Chief Product Officer at S&P500 Global Market Intelligence, in an interview: "What we’re focused on is productizing data — creating new data-driven products, linking all of that together and combining it so that clients can get incremental value. And then also making it available to clients in the way they want to consume it. And that’s what we’ve really done with Snowflake, which is make all our data on the S&P Global Marketplace available through the Snowflake distribution and couple it with Snowflake compute power, so that clients can take advantage of bigger data queries, and all the advantages of compute power, so that they can study and research and analyze and evaluate, not just our data, but our data in combination with their own data."

And beyond being a platform that supports data brokers (who are in the business of publishing data), this also enables enterprises to anonymize and publish datasets from their own pool of data already on Snowflake, in order to find new ways to monetize their assets. Snowflake published a guide on how to go about it, and Foursquare (the social-media oriented mobile "check-in" app), is one such company finding new ways to monetize their data and pivot their platform, publishing a dataset of 95M+ retail locations.

Data Services

Snowflake added a new category of "Data Services" to the marketplace in November 2020.

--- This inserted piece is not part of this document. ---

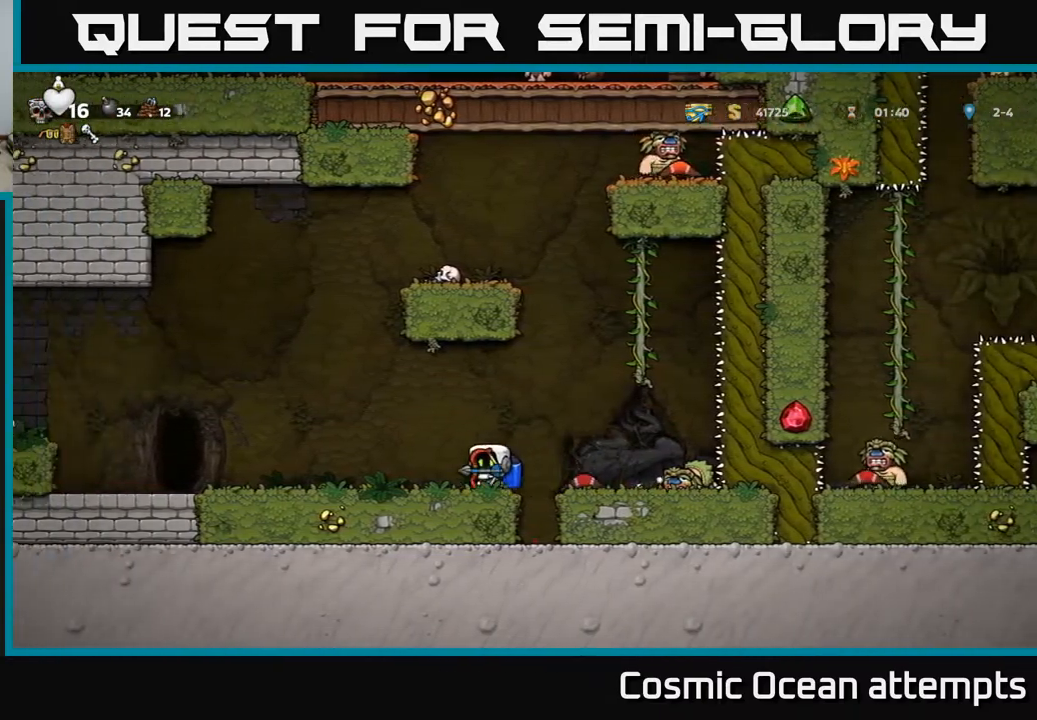
{"buttons": ["DPAD_LEFT"], "left_stick": "center", "right_stick": "center", "events": [[150, "DPAD_DOWN", "down"], [300, "DPAD_DOWN", "up"], [317, "DPAD_LEFT", "down"]]}
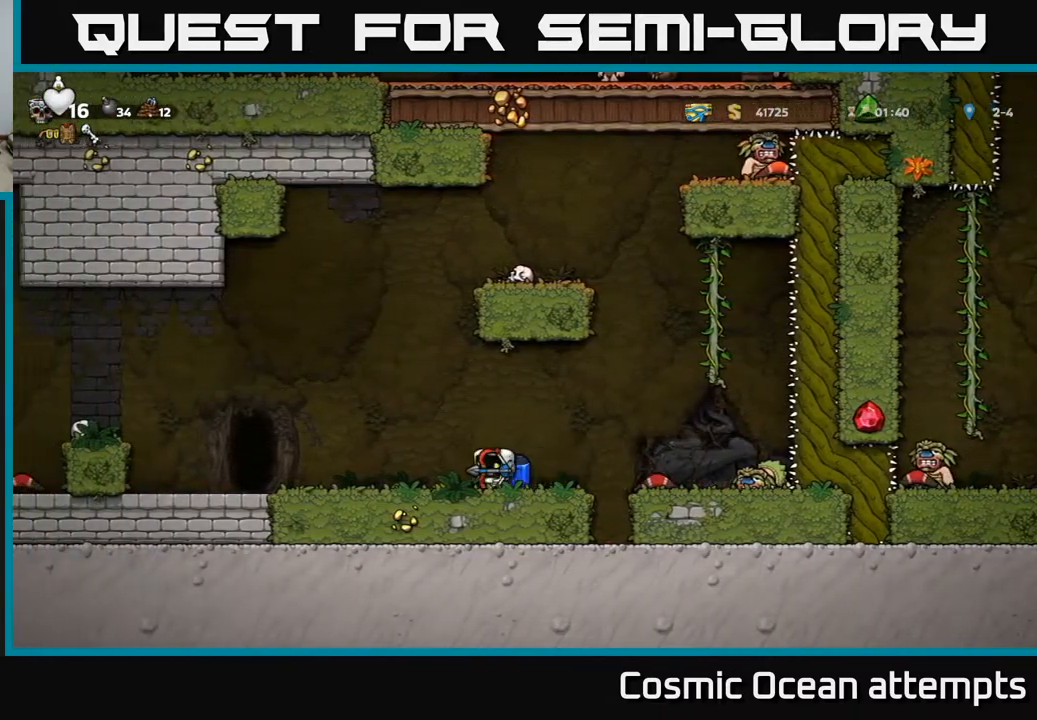
{"buttons": ["DPAD_LEFT"], "left_stick": "center", "right_stick": "center", "events": [[300, "DPAD_DOWN", "down"], [317, "DPAD_LEFT", "up"], [367, "X", "down"], [450, "DPAD_DOWN", "up"], [450, "DPAD_LEFT", "down"], [483, "X", "up"]]}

Data Services on Snowflake Data Marketplace – Snowflake Data Marketplace enables any Snowflake customer to discover and access live, ready-to-query, third-party data sets from more than 100 data providers, without needing to copy files or move the data. Announced today, the marketplace now also features data service providers. A Snowflake Data Marketplace user can create live, secure, and bi-directional access to the data they want a service provider to perform a range of data enrichment services on, such as running risk assessments on a customer’s data, augmenting a data set with behavioral scoring, or simply outsourcing the more advanced analysis such as predictive and prescriptive data analysis.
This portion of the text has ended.